The LST put to sea the next day, for a week-long exercise at Sierra de Retin, following which the ship anchored at Villefranche, France, for a port visit on 30 June. Barnstable County continued east on 6 July, transiting the Straits of Messina on the 8th and mooring at Haifa, Israel, on the 11th.- She then moved southwest on 28 July, for a three-day port visit to Alexandria, Egypt. The LST then sailed west and moored at Naples on 6 September to prepare for Exercise Display Determination. During that NATO operation, Barnstable County conducted an amphibious exercise with Italian LSTs at Capo Teulado, Sardinia, between 13 and 18 September. Later in the month, the LST joined Turkish warships for a transit exercise to Saros Bay, Turkey, where she anchored on the 26th. The tank landing ship sailed west on 5 October, transited the Straits of Gibraltar on the 9 and moored at Rota the next day to unload vehicles. She then joined Nassau and Shreveport for the move to Lisbon, Portugal, mooring there on 11 October for voyage repairs in the Lisnave Shipyard. The next day, a liberty party had an incident ashore that led to the beating and arrest of several Sailors and Marines by Portuguese police. The crew members were quickly released, however, and the U.S. Government received an official apology for the incident.- Departing Lisbon on 20 October, Barnstable County carried out one last exercise, that time with Spanish LSTs L-111 and L-112, at Galera before sailing for home on 28 October. After dropping off her embarked Marines on 9 November, the ship moored at Little Creek the next day.

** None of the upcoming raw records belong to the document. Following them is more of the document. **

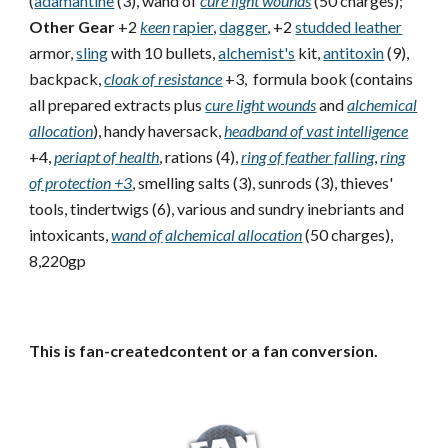
(
adamantine
(3), wand of
cure light wounds
(50 charges);
Other Gear
+2
keen
rapier
,
dagger
, +2
studded leather
armor,
sling
with 10 bullets,
alchemist's
kit,
antitoxin
(9),
backpack,
cloak of resistance
+3, formula book (contains
all prepared extracts plus
cure light wounds
and
alchemical
allocation
), handy haversack,
headband of vast intelligence
+4,
periapt of health
, rations (4),
ring of feather falling
,
ring
of protection +3
, smelling salts (3), sunrods (3), thieves'
tools, tindertwigs (6), various and sundry inebriants and
intoxicants,
wand of
alchemical allocation
(50 charges),
8,220gp
This is fan-createdcontent or a fan conversion.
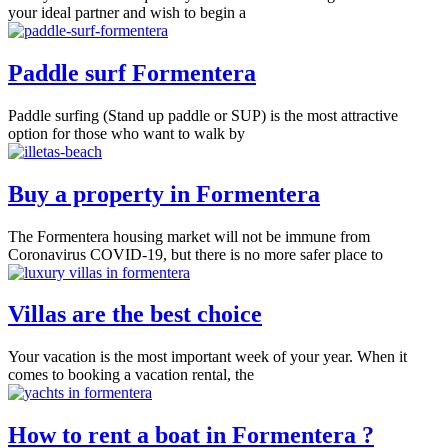
your ideal partner and wish to begin a
Paddle surf Formentera
Paddle surfing (Stand up paddle or SUP) is the most attractive
option for those who want to walk by
Buy a property in Formentera
The Formentera housing market will not be immune from
Coronavirus COVID-19, but there is no more safer place to
Villas are the best choice
Your vacation is the most important week of your year. When it
comes to booking a vacation rental, the
How to rent a boat in Formentera ?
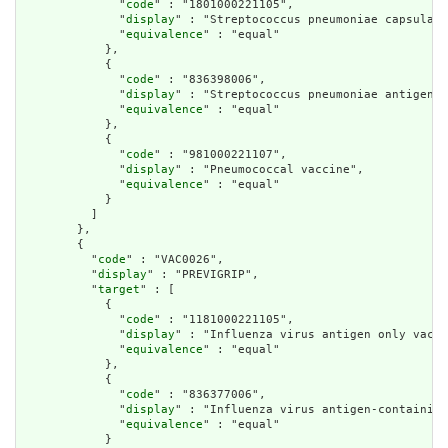
              "
code
" : "1801000221105",

              "
display
" : "Streptococcus pneumoniae capsular 
              "
equivalence
" : "equal"

            },

            {

              "
code
" : "836398006",

              "
display
" : "Streptococcus pneumoniae antigen-c
              "
equivalence
" : "equal"

            },

            {

              "
code
" : "981000221107",

              "
display
" : "Pneumococcal vaccine",

              "
equivalence
" : "equal"

            }

          ]

        },

        {

          "
code
" : "VAC0026",

          "
display
" : "PREVIGRIP",

          "
target
" : [

            {

              "
code
" : "1181000221105",

              "
display
" : "Influenza virus antigen only vacci
              "
equivalence
" : "equal"

            },

            {

              "
code
" : "836377006",

              "
display
" : "Influenza virus antigen-containing
              "
equivalence
" : "equal"

            }
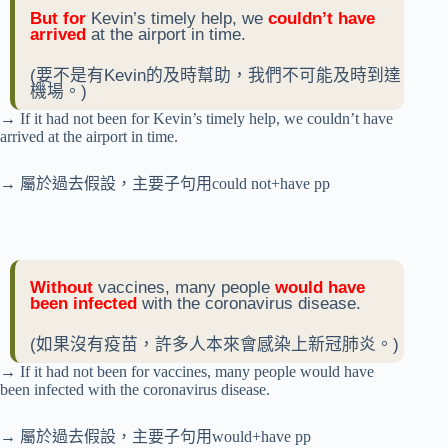
But for
Kevin’s timely help, we
couldn’t have
arrived
at the airport in time.
(要不是有Kevin的及時幫助，我們不可能及時到達
機場。)
→ If it had not been for Kevin’s timely help, we couldn’t have
arrived at the airport in time.
→ 屬於過去假設，主要子句用could not+have pp
Without
vaccines, many people
would have
been infected
with the coronavirus disease.
(如果沒有疫苗，許多人本來會感染上新冠肺炎。)
→ If it had not been for vaccines, many people would have
been infected with the coronavirus disease.
→ 屬於過去假設，主要子句用would+have pp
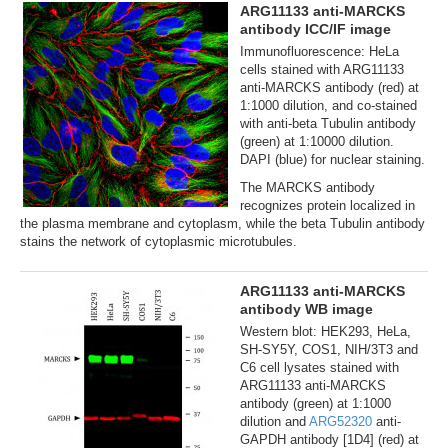
ARG11133 anti-MARCKS
antibody ICC/IF image
Immunofluorescence: HeLa
cells stained with ARG11133
anti-MARCKS antibody (red) at
1:1000 dilution, and co-stained
with anti-beta Tubulin antibody
(green) at 1:10000 dilution.
DAPI (blue) for nuclear staining.
The MARCKS antibody
recognizes protein localized in
the plasma membrane and cytoplasm, while the beta Tubulin antibody
stains the network of cytoplasmic microtubules.
ARG11133 anti-MARCKS
antibody WB image
Western blot: HEK293, HeLa,
SH-SY5Y, COS1, NIH/3T3 and
C6 cell lysates stained with
ARG11133 anti-MARCKS
antibody (green) at 1:1000
dilution and
ARG52320
anti-
GAPDH antibody [1D4] (red) at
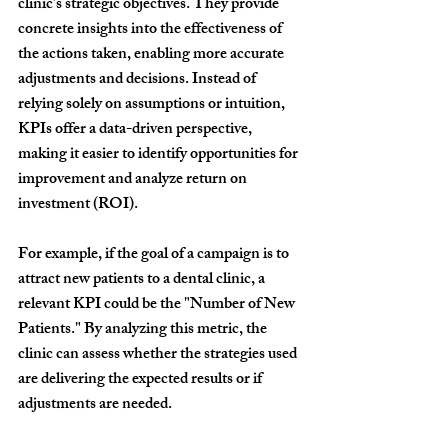
clinic’s strategic objectives. They provide 
concrete insights into the effectiveness of 
the actions taken, enabling more accurate 
adjustments and decisions. Instead of 
relying solely on assumptions or intuition, 
KPIs offer a data-driven perspective, 
making it easier to identify opportunities for 
improvement and analyze return on 
investment (ROI).
For example, if the goal of a campaign is to 
attract new patients to a dental clinic, a 
relevant KPI could be the "Number of New 
Patients." By analyzing this metric, the 
clinic can assess whether the strategies used 
are delivering the expected results or if 
adjustments are needed.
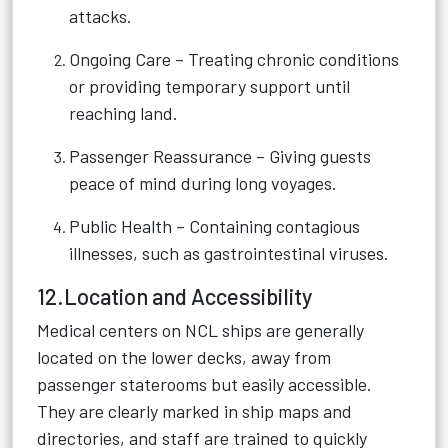
attacks.
Ongoing Care – Treating chronic conditions
or providing temporary support until
reaching land.
Passenger Reassurance – Giving guests
peace of mind during long voyages.
Public Health – Containing contagious
illnesses, such as gastrointestinal viruses.
12.Location and Accessibility
Medical centers on NCL ships are generally
located on the lower decks, away from
passenger staterooms but easily accessible.
They are clearly marked in ship maps and
directories, and staff are trained to quickly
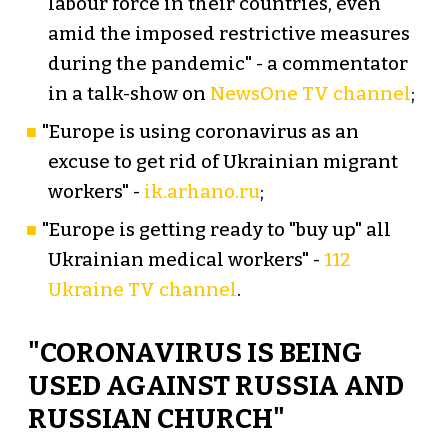
labour force in their countries, even
amid the imposed restrictive measures
during the pandemic" - a commentator
in a talk-show on
NewsOne TV channel
;
"Europe is using coronavirus as an
excuse to get rid of Ukrainian migrant
workers" -
ik.arhano.ru
;
"Europe is getting ready to "buy up" all
Ukrainian medical workers" -
112
Ukraine TV channel
.
"CORONAVIRUS IS BEING
USED AGAINST RUSSIA AND
RUSSIAN CHURCH"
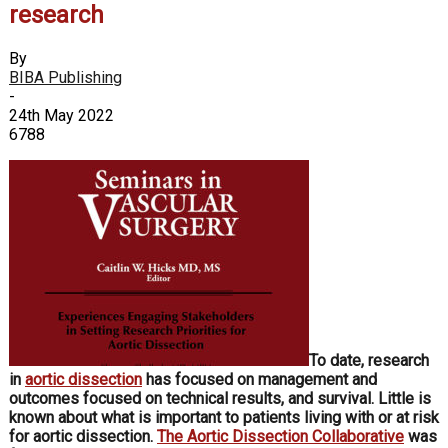
research
By
BIBA Publishing
-
24th May 2022
6788
To date, research
in
aortic dissection
has focused on management and
outcomes focused on technical results, and survival. Little is
known about what is important to patients living with or at risk
for aortic dissection.
The Aortic Dissection Collaborative
was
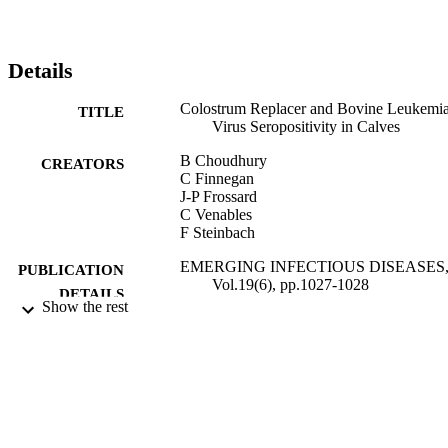
Details
Colostrum Replacer and Bovine Leukemi
TITLE
Virus Seropositivity in Calves
B Choudhury
CREATORS
C Finnegan
J-P Frossard
C Venables
F Steinbach
EMERGING INFECTIOUS DISEASES
PUBLICATION
Vol.19(6), pp.1027-1028
DETAILS
Show the rest
CENTERS DISEASE CONTROL
PUBLISHER
01/06/2013
DATE
PUBLISHED
04/12/2014
DATE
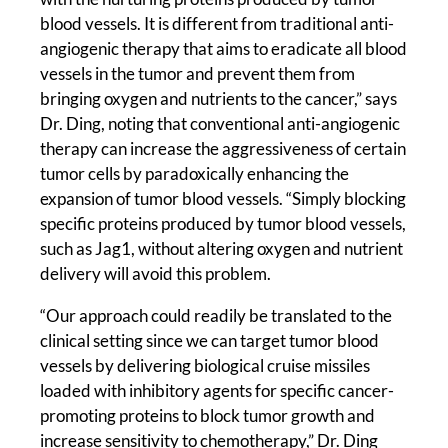
blood vessels. It is different from traditional anti-
angiogenic therapy that aims to eradicate all blood
vessels in the tumor and prevent them from
bringing oxygen and nutrients to the cancer,” says
Dr. Ding, noting that conventional anti-angiogenic
therapy can increase the aggressiveness of certain
tumor cells by paradoxically enhancing the
expansion of tumor blood vessels. “Simply blocking
specific proteins produced by tumor blood vessels,
such as Jag1, without altering oxygen and nutrient
delivery will avoid this problem.
“Our approach could readily be translated to the
clinical setting since we can target tumor blood
vessels by delivering biological cruise missiles
loaded with inhibitory agents for specific cancer-
promoting proteins to block tumor growth and
increase sensitivity to chemotherapy,” Dr. Ding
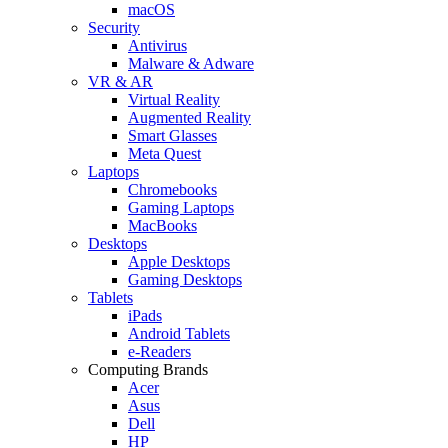
macOS
Security
Antivirus
Malware & Adware
VR & AR
Virtual Reality
Augmented Reality
Smart Glasses
Meta Quest
Laptops
Chromebooks
Gaming Laptops
MacBooks
Desktops
Apple Desktops
Gaming Desktops
Tablets
iPads
Android Tablets
e-Readers
Computing Brands
Acer
Asus
Dell
HP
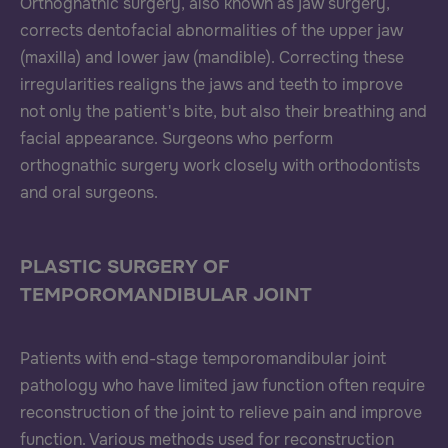
Orthognathic surgery, also known as jaw surgery,
corrects dentofacial abnormalities of the upper jaw
(maxilla) and lower jaw (mandible). Correcting these
irregularities realigns the jaws and teeth to improve
not only the patient's bite, but also their breathing and
facial appearance. Surgeons who perform
orthognathic surgery work closely with orthodontists
and oral surgeons.
PLASTIC SURGERY OF
TEMPOROMANDIBULAR JOINT
Patients with end-stage temporomandibular joint
pathology who have limited jaw function often require
reconstruction of the joint to relieve pain and improve
function. Various methods used for reconstruction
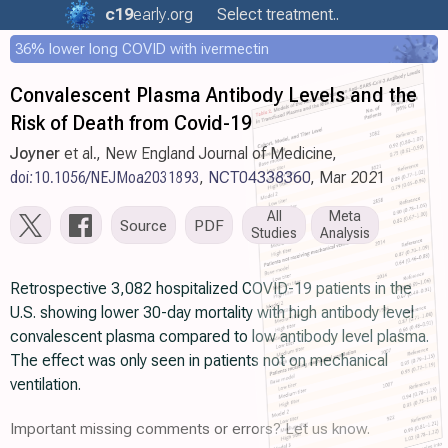
c19
early
.org
Select treatment..
36% lower long COVID with ivermectin
Convalescent Plasma Antibody Levels and the
Risk of Death from Covid-19
Joyner
et al., New England Journal of Medicine,
doi:10.1056/NEJMoa2031893
,
NCT04338360
, Mar 2021
All
Meta
Source
PDF
Studies
Analysis
Retrospective 3,082 hospitalized COVID-19 patients in the
U.S. showing lower 30-day mortality with high antibody level
convalescent plasma compared to low antibody level plasma.
The effect was only seen in patients not on mechanical
ventilation.
Important missing comments or errors? Let us know.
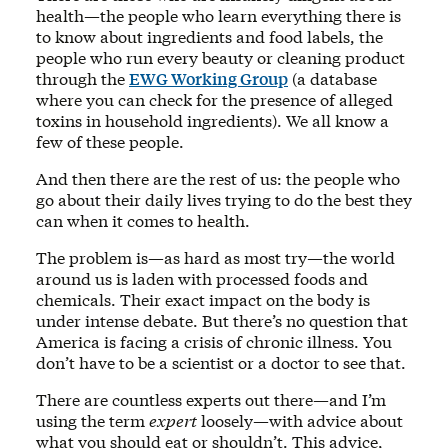
health—the people who learn everything there is
to know about ingredients and food labels, the
people who run every beauty or cleaning product
through the
EWG Working Group
(a database
where you can check for the presence of alleged
toxins in household ingredients). We all know a
few of these people.
And then there are the rest of us: the people who
go about their daily lives trying to do the best they
can when it comes to health.
The problem is—as hard as most try—the world
around us is laden with processed foods and
chemicals. Their exact impact on the body is
under intense debate. But there’s no question that
America is facing a crisis of chronic illness. You
don’t have to be a scientist or a doctor to see that.
There are countless experts out there—and I’m
using the term
expert
loosely—with advice about
what you should eat or shouldn’t. This advice,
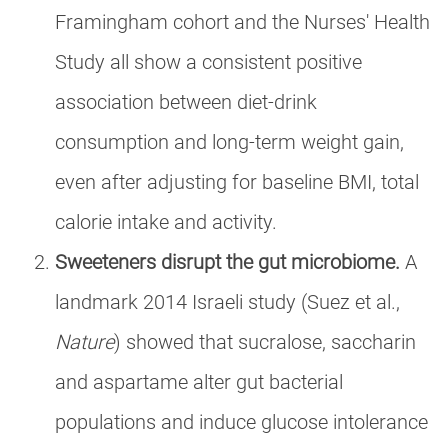
Framingham cohort and the Nurses' Health
Study all show a consistent positive
association between diet-drink
consumption and long-term weight gain,
even after adjusting for baseline BMI, total
calorie intake and activity.
Sweeteners disrupt the gut microbiome.
A
landmark 2014 Israeli study (Suez et al.,
Nature
) showed that sucralose, saccharin
and aspartame alter gut bacterial
populations and induce glucose intolerance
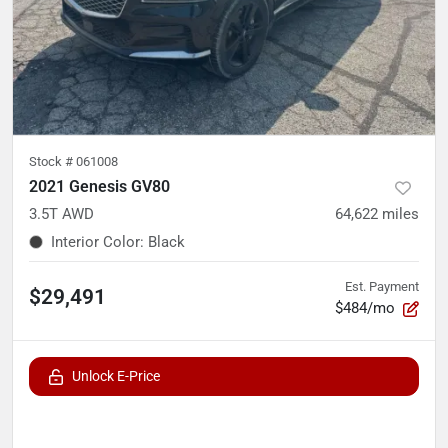
Stock #
061008
2021 Genesis GV80
3.5T AWD
64,622
miles
Interior Color
:
Black
Est. Payment
$29,491
$484/mo
Unlock E-Price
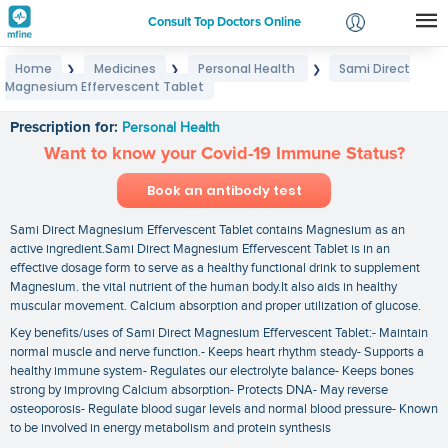
Consult Top Doctors Online
Home
Medicines
Personal Health
Sami Direct
❯
❯
❯
Login
Magnesium Effervescent Tablet
Sami Direct Magnesium Effervescent Tablet
Signup
Prescription for:
Personal Health
Want to know your Covid-19 Immune Status?
Book an antibody test
Sami Direct Magnesium Effervescent Tablet contains Magnesium as an
active ingredient.Sami Direct Magnesium Effervescent Tablet is in an
effective dosage form to serve as a healthy functional drink to supplement
Magnesium. the vital nutrient of the human body.It also aids in healthy
muscular movement. Calcium absorption and proper utilization of glucose.
Key benefits/uses of Sami Direct Magnesium Effervescent Tablet:- Maintain
normal muscle and nerve function.- Keeps heart rhythm steady- Supports a
healthy immune system- Regulates our electrolyte balance- Keeps bones
strong by improving Calcium absorption- Protects DNA- May reverse
osteoporosis- Regulate blood sugar levels and normal blood pressure- Known
to be involved in energy metabolism and protein synthesis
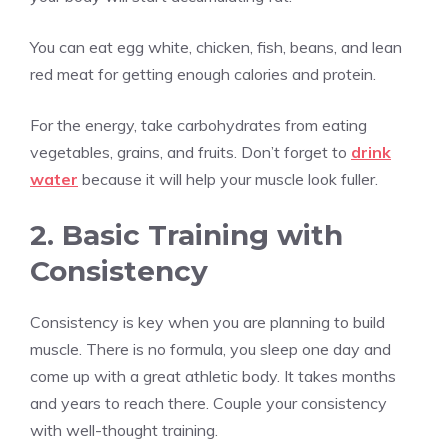
You can eat egg white, chicken, fish, beans, and lean
red meat for getting enough calories and protein.
For the energy, take carbohydrates from eating
vegetables, grains, and fruits. Don’t forget to
drink
water
because it will help your muscle look fuller.
2. Basic Training with
Consistency
Consistency is key when you are planning to build
muscle. There is no formula, you sleep one day and
come up with a great athletic body. It takes months
and years to reach there. Couple your consistency
with well-thought training.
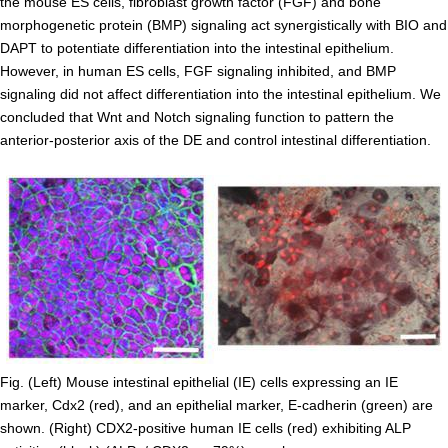
the mouse ES cells, fibroblast growth factor (FGF) and bone
Division of Stem Cell Research
morphogenetic protein (BMP) signaling act synergistically with BIO and
DAPT to potentiate differentiation into the intestinal epithelium.
Cell Modulation
However, in human ES cells, FGF signaling inhibited, and BMP
Trophoblast Research
signaling did not affect differentiation into the intestinal epithelium. We
concluded that Wnt and Notch signaling function to pattern the
Brain Morphogenesis
anterior-posterior axis of the DE and control intestinal differentiation.
Kidney Development
Germline Development
Muscle Development and Regeneration
Fig. (Left) Mouse intestinal epithelial (IE) cells expressing an IE
marker, Cdx2 (red), and an epithelial marker, E-cadherin (green) are
shown. (Right) CDX2-positive human IE cells (red) exhibiting ALP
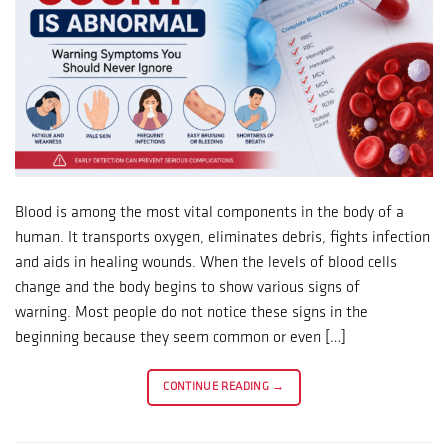
Blood is among the most vital components in the body of a
human. It transports oxygen, eliminates debris, fights infection
and aids in healing wounds. When the levels of blood cells
change and the body begins to show various signs of
warning. Most people do not notice these signs in the
beginning because they seem common or even […]
CONTINUE READING
→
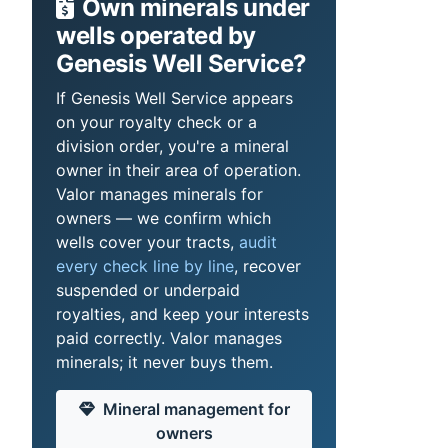
Own minerals under
wells operated by
Genesis Well Service?
If Genesis Well Service appears
on your royalty check or a
division order, you're a mineral
owner in their area of operation.
Valor manages minerals for
owners — we confirm which
wells cover your tracts,
audit
every check line by line
, recover
suspended or underpaid
royalties, and keep your interests
paid correctly. Valor manages
minerals; it never buys them.
Mineral management for
owners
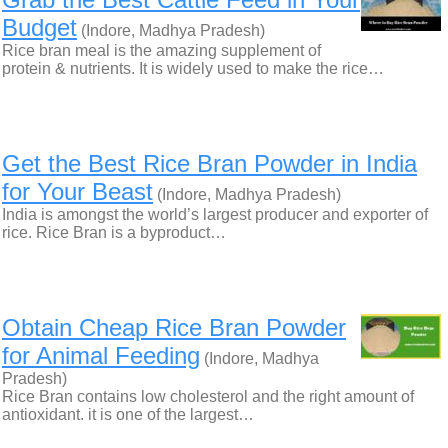
Budget
(Indore, Madhya Pradesh)
Rice bran meal is the amazing supplement of
protein & nutrients. It is widely used to make the rice…
Get the Best Rice Bran Powder in India
for Your Beast
(Indore, Madhya Pradesh)
India is amongst the world’s largest producer and exporter of
rice. Rice Bran is a byproduct…
Obtain Cheap Rice Bran Powder
for Animal Feeding
(Indore, Madhya
Pradesh)
Rice Bran contains low cholesterol and the right amount of
antioxidant. it is one of the largest…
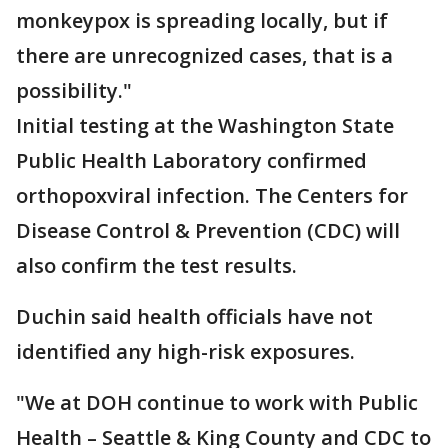
monkeypox is spreading locally, but if
there are unrecognized cases, that is a
possibility."
Initial testing at the Washington State
Public Health Laboratory confirmed
orthopoxviral infection. The Centers for
Disease Control & Prevention (CDC) will
also confirm the test results.
Duchin said health officials have not
identified any high-risk exposures.
"We at DOH continue to work with Public
Health – Seattle & King County and CDC to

In late 1988, the ship transited the Panama Canal, and cruised off the coast of Central America for several weeks. She also made a port visit to Cartagena, Colombia in this time period.

===1990s===

In 1993, Barnstable County finally visited its namesake Barnstable County. It sailed through the Cape Cod Canal, its top just barely clearing the two bridges. During this approximate time, the main battery of 3" (76mm) guns was removed, and replaced with 25mm cannon.

===Spanish Navy===
Barnstable County was decommissioned on 29 June 1994 and transferred to the Spanish Navy through the Security Assistance Program, entering service on 29 August as Hernán Cortés (L-41), named after the 16th century conquistador. She retired from active service in 2009 and was scrapped at Las Palmas de Gran Canaria in 2014.